India Central Institute Research of Cotton Research (CICR) makes a second bid to develop an indigenous Bt cotton seed. By now, the premier government agency already has 21 varieties of this genetically modified (GM) crop in its backyard.
At present, US multinational Monsanto enjoys a monopoly in Bt cotton seed business. The government has been struggling to make its own Bt cotton seed. CICR, however, awaits an OK from higher authorities due to a confusion whether using plants it developed for seed production will lead to any patent dispute with Monsanto. The company has already admitted that it does not have a patent on Bt cotton in India.
Last fortnight, CICR signed a MoU with Delhi University to carry further its research on Bt cotton. A similar pact will be inked with Tamil Nadu Agriculture university also. The whole process may take 2-3 years at least before the Indian Bt cotton seeds are commercially launched.
Here is a backgrounder. In 2004, CICR had entered into a tie-up with University of Agriculture Sciences (UAS) Dharwad. Scientists of this university claimed to have come up with their own version of Bt cotton - Bikaneri narma (BnBt) variety. In 2009, soon after BnBt was commercially launched, it was found that the plant had none other than Mon531 gene discovered by Monsanto, and not an indigenous version. The plan was dumped and scientists were asked to come up with an original gene by an expert committee.
Using the BnBt plant, CICR in the meantime created 21 different varieties of genetically modified cotton varieties. But plans to commercialize seeds derived from this variety were kept on the back burner after it was found that BnBt was actually Mon-531.
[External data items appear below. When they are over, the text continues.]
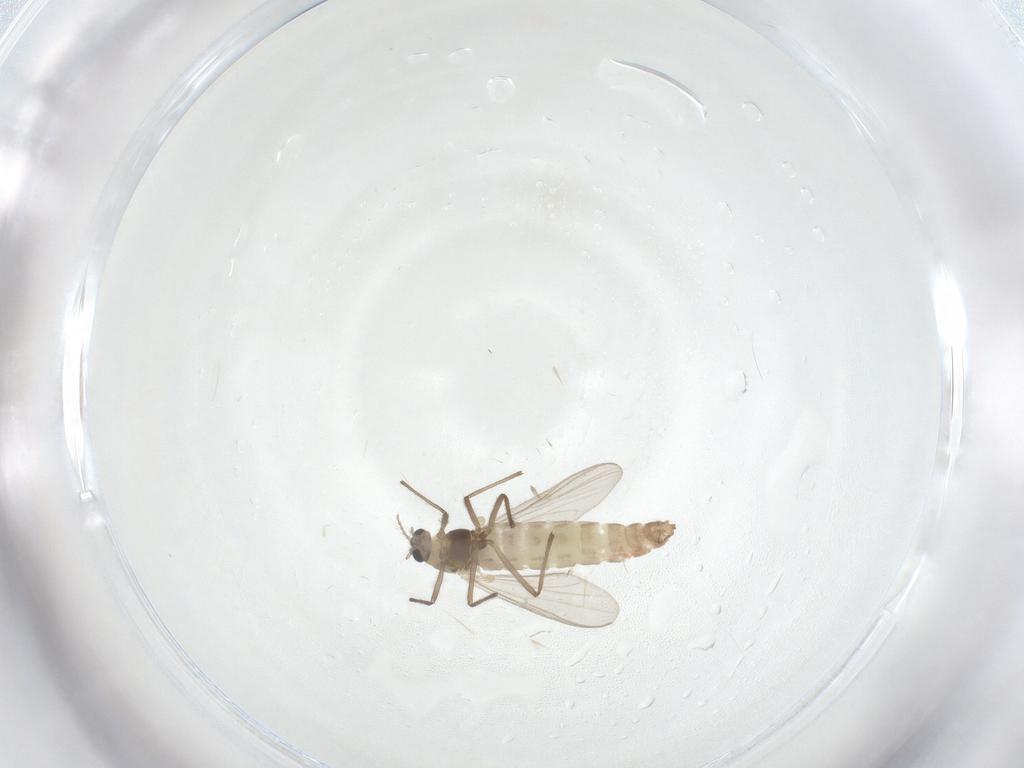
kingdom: Animalia
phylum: Arthropoda
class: Insecta
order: Diptera
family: Chironomidae
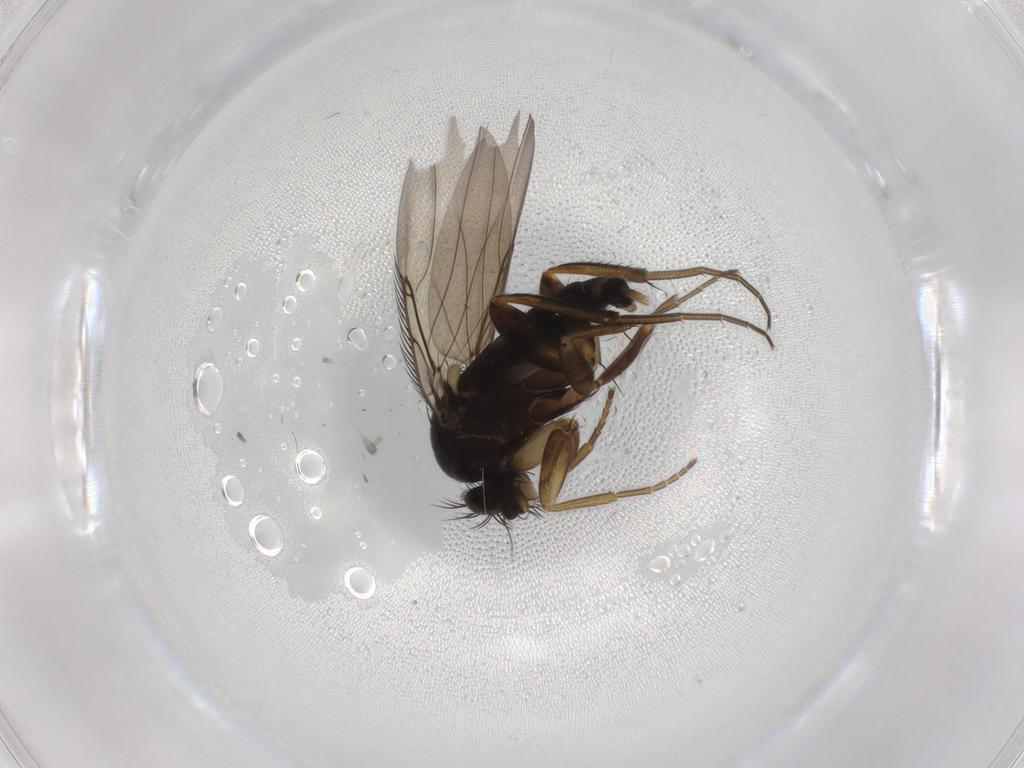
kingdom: Animalia
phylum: Arthropoda
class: Insecta
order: Diptera
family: Phoridae
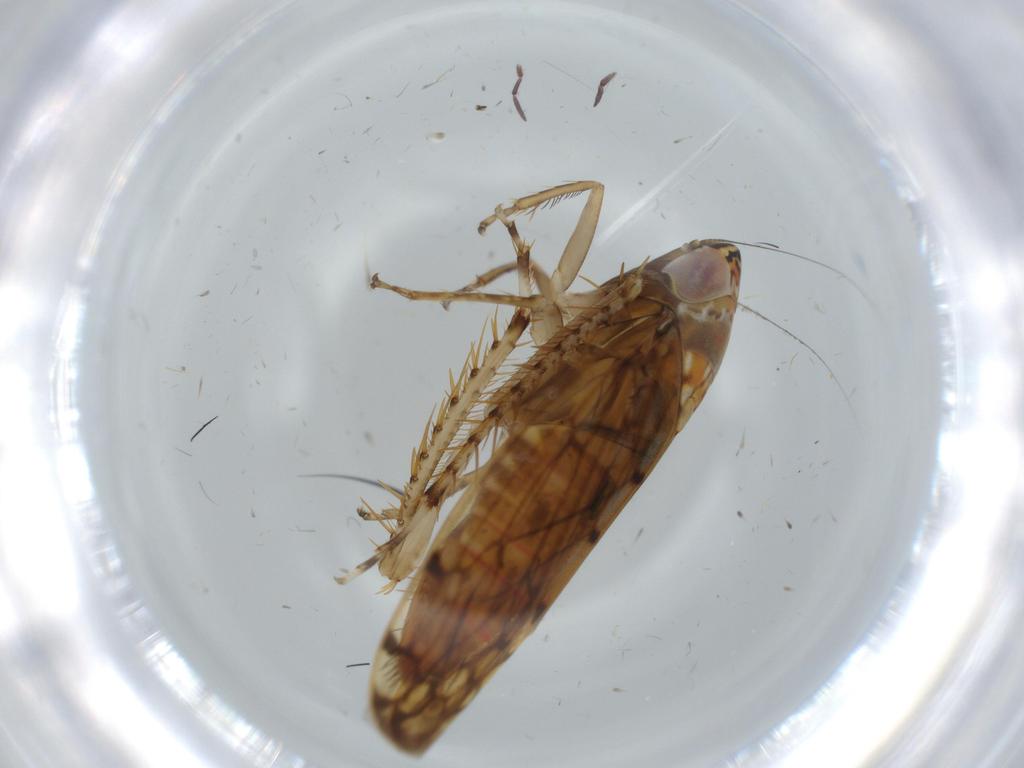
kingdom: Animalia
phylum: Arthropoda
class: Insecta
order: Hemiptera
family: Cicadellidae
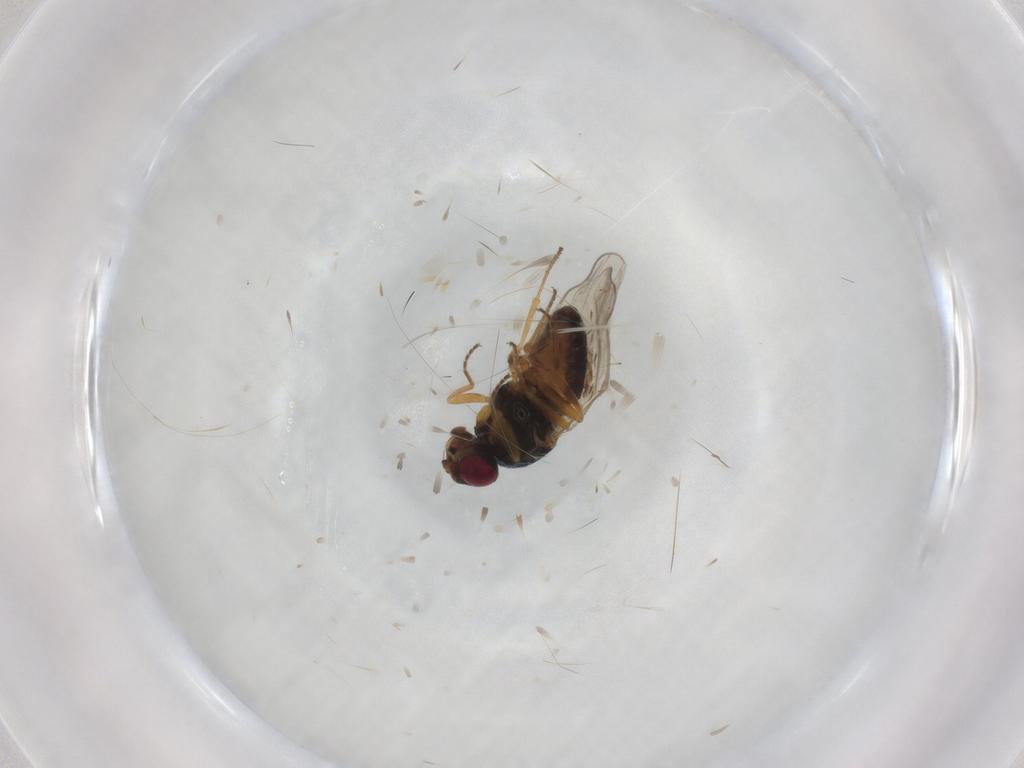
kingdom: Animalia
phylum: Arthropoda
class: Insecta
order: Diptera
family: Chloropidae
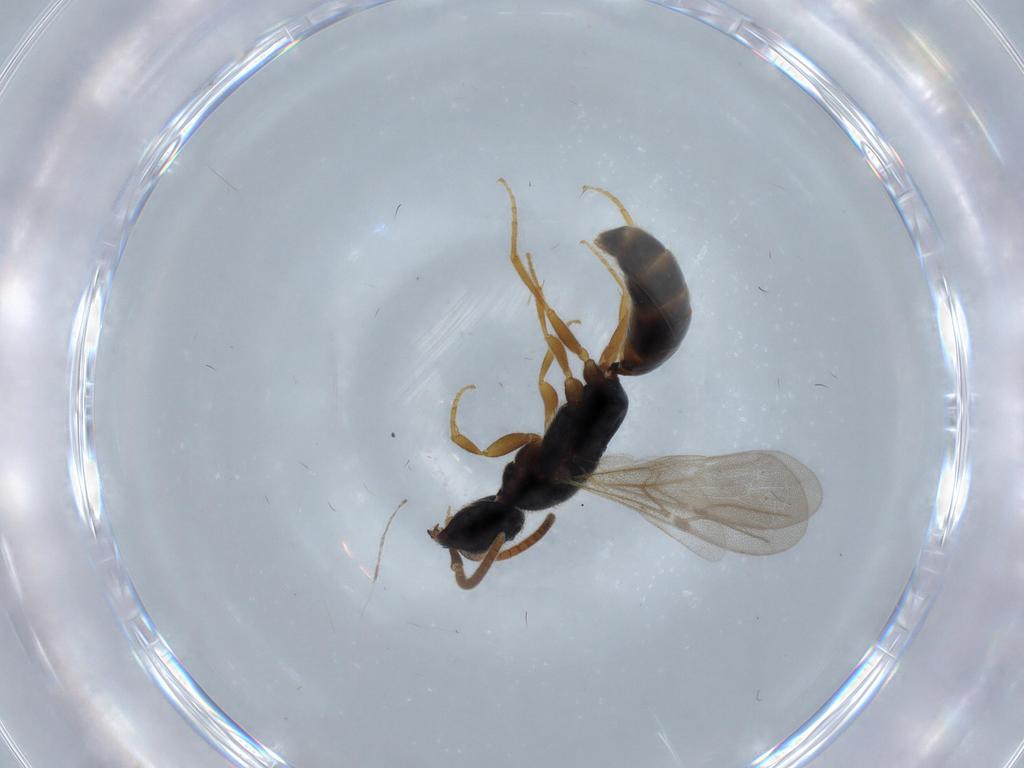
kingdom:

Monsanto, on the other hand, did not have a patent on the Mon-531, so CICR could have easily gone ahead with commercialization. The fact, however, was ignored, say sources related to the affair. Though Monsanto agrees that it has no patent on Mon-531.
It was common knowledge that Mon-531 was not covered under any patent. However, there was no initiative to push CICR's 21 varieties, a source said.
The BnBt gene claimed by UAS Dharwad may have actually been Mon-531, but it could not have led to rejection of the former's claim since there was no patent on Mon-531. CICR was free to use it, admit researchers. "The matter had to be taken up with the ministry of environment and forest (MoEF), which governs issues related GM crops. However, the question those days was that who would bell the cat," said a source related to the research.
It would have been easier to use the Mon-531 gene as it had already got all the clearances from MoEF. A new gene needs to undergo the whole process afresh. The matter has been recently referred to Indian Council of Agriculture Research (ICAR), the parent of body of CICR, says Dr Keshav Kranthi of CICR.
Responding to TOI's query, ICAR referred to an earlier answer, when the newspaper reported that Mon-531 has no patent at all. ICAR said, "it is reported that Monsanto does not hold a patent in India, it would not be appropriate to use a technology without the concurrence of the technology-developer and without the permissions of the regulatory authorities such as the RCGM (Department of Biotechnology) and GEAC (Ministry of Environment, Forest, Climate change). However, ICAR is open to the option through complete compliance and adherence to rules and regulations."
ICAR's deputy director general (crop sciences) told TOI over telephone that the agency was approached by ministry of agriculture seeking a clarification on the patent issue. The query has been diverted to MoEF as it is the ministry which governs all matters related to GM crops. There was no response to TOI's mail to the MoEF.